Henry Shefflin waits in the tunnel to shake the hand of every Kilkenny player after Leinster final
Kilkenny 0-22 Galway 0-17
Kilkenny have won their third Leinster championship in a row after one of the worst provincial finals in living memory.
Galway were the fancied team coming into this one but aside from Conor Whelan, Jack Grealish and Darren Morrissey, there isn't another Galway player who will remember this game with any sort of fondness.
That's because the Tribesmen were lacklustre, they were listless and, for most of the second half, they were stuck to the ground as Kilkenny duo and O'Loughlin Gaels club-mates Mikey Butler and Paddy Deegan swept up all around them and, in doing so, inspired their county to another provincial crown.
But despite the big build-up, the Shefflin-Cody-talk and all the anticipation for a good game, this is a final that will do well if it sees the light of day again. The Ulster football final received plenty of criticism last week but at least that had a bit of tension. This, on the other hand, was a damp squib that, resembling more of a free-taking contest than a game of hurling, had an air of inevitability about it when there was still a half an hour left to play.
That air of inevitability was based around the suspicion that Kilkenny were going to win. And that Galway, like they have done too often down through the years, were going to disappoint when something big was expected of them.
Amidst all the shadow-boxing, Adrian Mullen, to be fair to him, stood out with four fine points from midfield but the real match-winner, you'd have to say, was the great TJ Reid.
Death, taxes and TJ snapping puck-outs
— GAA JOE (@GAA__JOE) June 4, 2022
There has been much speculation and plenty of rumours about the Ballyhale man's demise in recent months but all he needed was 70 minutes to show that those rumours have been greatly exaggerated. The 34-year-old caught puck-outs at will in that second half as, like he has done so many times before, he stood up for Kilkenny when the game was there to be won.
If he had any sort of help in attack, we could be saying the same thing about Conor Whelan - he scored four brilliant points from play, one as good as the next - but every other Galway forward was subdued. And Kilkenny just ground their way to a victory that nobody will be writing home about.
Saying that, there was always going to be something to say about what went on after the final whistle. That was when Brian Cody went onto the field to shake the hand of almost every single player and official on the pitch.
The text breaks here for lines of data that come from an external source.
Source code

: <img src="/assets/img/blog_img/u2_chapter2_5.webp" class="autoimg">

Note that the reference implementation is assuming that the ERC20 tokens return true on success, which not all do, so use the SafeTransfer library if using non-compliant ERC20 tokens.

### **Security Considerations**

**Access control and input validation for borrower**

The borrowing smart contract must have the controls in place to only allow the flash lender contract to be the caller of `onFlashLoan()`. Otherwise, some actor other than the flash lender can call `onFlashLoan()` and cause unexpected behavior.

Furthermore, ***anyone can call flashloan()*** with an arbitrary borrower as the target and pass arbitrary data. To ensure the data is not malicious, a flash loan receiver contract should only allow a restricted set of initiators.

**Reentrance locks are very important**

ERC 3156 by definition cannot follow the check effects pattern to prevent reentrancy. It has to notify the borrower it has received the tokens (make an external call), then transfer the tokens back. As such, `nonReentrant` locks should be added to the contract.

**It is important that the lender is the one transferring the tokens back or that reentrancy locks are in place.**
All the while, Henry Shefflin stood on the sideline with his management team. He didn't chase after Cody like he did the last time in Pearse Stadium and, given the way that one went, you could hardly blame him for that. Eventually the pair did shake hands as Shefflin made the move across to his old mentor but it was the sight afterwards that will linger in the memory.
That was the sight of Shefflin waiting in the tunnel to shake the hand of every Kilkenny player that walked off the field.
And that's a true measure of the man - the king - that is Henry Shefflin.